▶ _Prompt_
Reproduce each of the lines below verbatim, omitting the pictures from your response.

(Beginning of Data supplied)

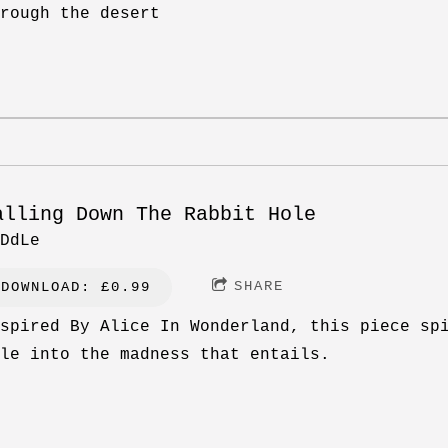
rough the desert
alling Down The Rabbit Hole
DdLe
SHARE
DOWNLOAD: £0.99
spired By Alice In Wonderland, this piece sp
le into the madness that entails.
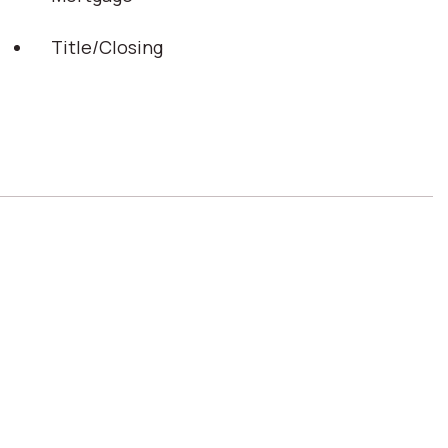
Title/Closing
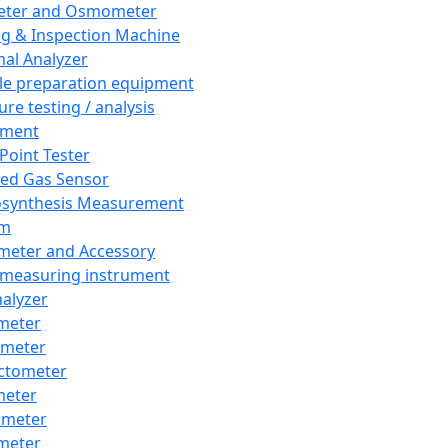
eter and Osmometer
ng & Inspection Machine
al Analyzer
e preparation equipment
ure testing / analysis
pment
 Point Tester
red Gas Sensor
synthesis Measurement
em
meter and Accessory
 measuring instrument
nalyzer
meter
imeter
ctometer
meter
imeter
meter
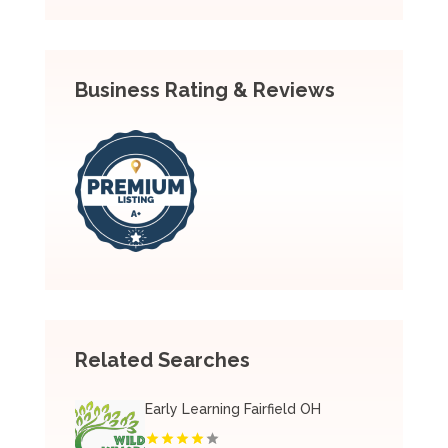
Business Rating & Reviews
Related Searches
Early Learning Fairfield OH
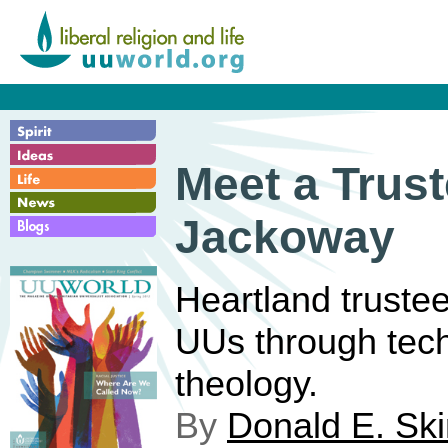
Meet a Trust
Jackoway
Heartland truste
UUs through tec
theology.
By
Donald E. Sk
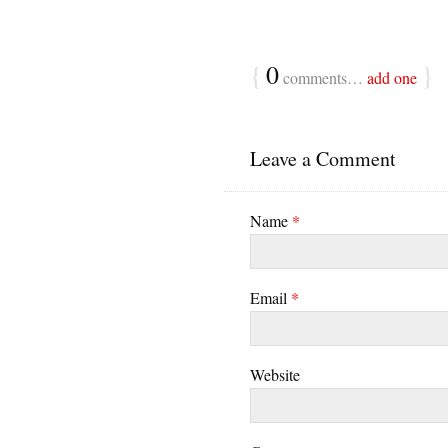
{
0
}
comments…
add one
Leave a Comment
Name
*
Email
*
Website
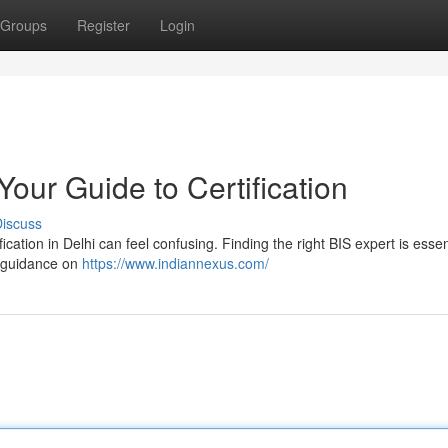
Groups
Register
Login
Your Guide to Certification
iscuss
cation in Delhi can feel confusing. Finding the right BIS expert is essen
d guidance on
https://www.indiannexus.com/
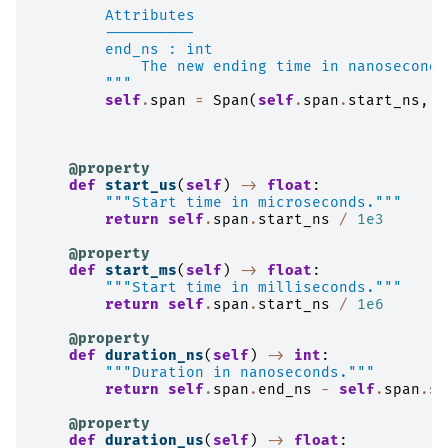
        Attributes
        ----------
        end_ns : int
            The new ending time in nanoseconds
        """
self
.
span
=
Span
(
self
.
span
.
start_ns
,
e
@property
def
start_us
(
self
)
->
float
:
"""Start time in microseconds."""
return
self
.
span
.
start_ns
/
1e3
@property
def
start_ms
(
self
)
->
float
:
"""Start time in milliseconds."""
return
self
.
span
.
start_ns
/
1e6
@property
def
duration_ns
(
self
)
->
int
:
"""Duration in nanoseconds."""
return
self
.
span
.
end_ns
-
self
.
span
.
st
@property
def
duration_us
(
self
)
->
float
:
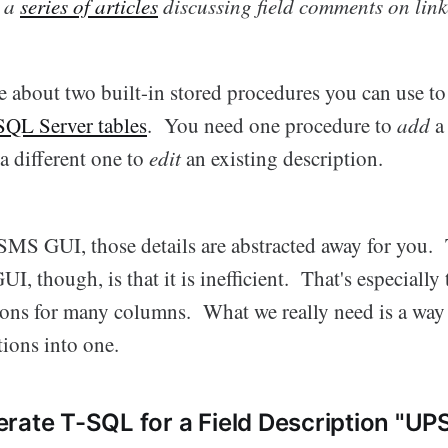
n a
series of articles
discussing field comments on link
te about two built-in stored procedures you can use t
 SQL Server tables
. You need one procedure to
add
a
a different one to
edit
an existing description.
SSMS GUI, those details are abstracted away for you
I, though, is that it is inefficient. That's especially 
tions for many columns. What we really need is a wa
ions into one.
rate T-SQL for a Field Description "U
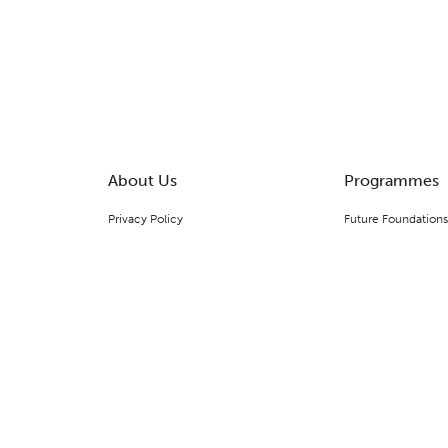
About Us
Programmes
Privacy Policy
Future Foundations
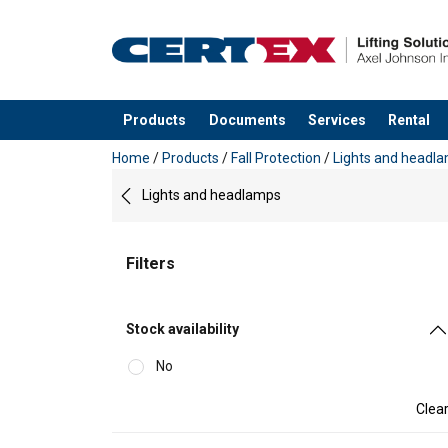
Products
Documents
Services
Rental
added to your quote
Home
/
Products
/
Fall Protection
/
Lights and headl
Lights and headlamps
Filters
Stock availability
No
Clea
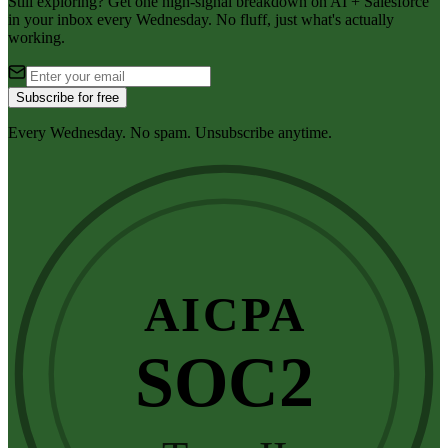
Still exploring? Get one high-signal breakdown on AI + Salesforce
in your inbox every Wednesday. No fluff, just what's actually
working.
Subscribe for free
Every Wednesday. No spam. Unsubscribe anytime.
AICPA
SOC2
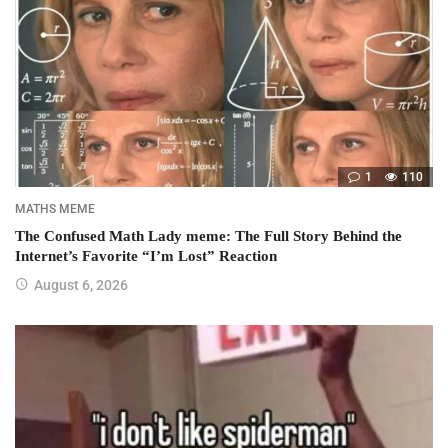
1
110
MATHS MEME
The Confused Math Lady meme: The Full Story Behind the
Internet’s Favorite “I’m Lost” Reaction
August 6, 2026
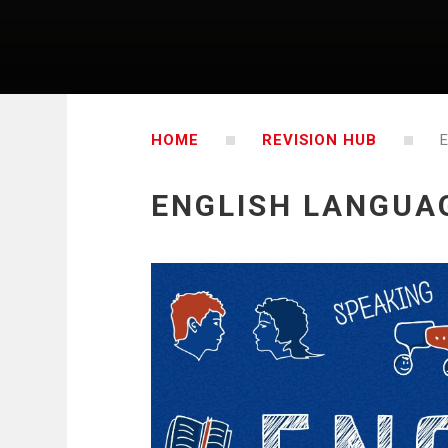
HOME
REVISION HUB
ENGLISH LANGUA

(End of Data supplied)

▶ _Exercise response_
rough the desert
alling Down The Rabbit Hole
DdLe
SHARE
DOWNLOAD: £0.99
spired By Alice In Wonderland, this piece sp
le into the madness that entails.
Title/Closing
eter and Osmometer
ng & Inspection Machine
al Analyzer
e preparation equipment
ure testing / analysis
pment
 Point Tester
red Gas Sensor
synthesis Measurement
em
meter and Accessory
 measuring instrument
nalyzer
meter
imeter
ctometer
meter
imeter
meter
Business Rating & Reviews
Related Searches
Early Learning Fairfield OH
Meet a Trust
Jackoway
Heartland truste
UUs through tec
theology.
By
Donald E. Sk
{
0
}
comments…
add one
Leave a Comment
Name
*
Email
*
Website
Groups
Register
Login
Your Guide to Certification
iscuss
cation in Delhi can feel confusing. Finding the right BIS expert is essen
d guidance on
https://www.indiannexus.com/
        Attributes
        ----------
        end_ns : int
            The new ending time in nanoseconds
        """
self
.
span
=
Span
(
self
.
span
.
start_ns
,
e
@property
def
start_us
(
self
)
->
float
:
"""Start time in microseconds."""
return
self
.
span
.
start_ns
/
1e3
@property
def
start_ms
(
self
)
->
float
:
"""Start time in milliseconds."""
return
self
.
span
.
start_ns
/
1e6
@property
def
duration_ns
(
self
)
->
int
:
"""Duration in nanoseconds."""
return
self
.
span
.
end_ns
-
self
.
span
.
st
@property
def
duration_us
(
self
)
->
float
:
n a
series of articles
discussing field comments on link
te about two built-in stored procedures you can use t
 SQL Server tables
. You need one procedure to
add
a
a different one to
edit
an existing description.
SSMS GUI, those details are abstracted away for you
I, though, is that it is inefficient. That's especially 
tions for many columns. What we really need is a wa
ions into one.
rate T-SQL for a Field Description "U
About Us
Programmes
Privacy Policy
Future Foundations
Products
Documents
Services
Rental
added to your quote
Home
/
Products
/
Fall Protection
/
Lights and headl
Lights and headlamps
Filters
Stock availability
No
Clea
Still exploring? Get one high-signal breakdown on AI + Salesforce
in your inbox every Wednesday. No fluff, just what's actually
working.
Subscribe for free
Every Wednesday. No spam. Unsubscribe anytime.
AICPA
SOC2
1
110
MATHS MEME
The Confused Math Lady meme: The Full Story Behind the
Internet’s Favorite “I’m Lost” Reaction
August 6, 2026
HOME
REVISION HUB
ENGLISH LANGUA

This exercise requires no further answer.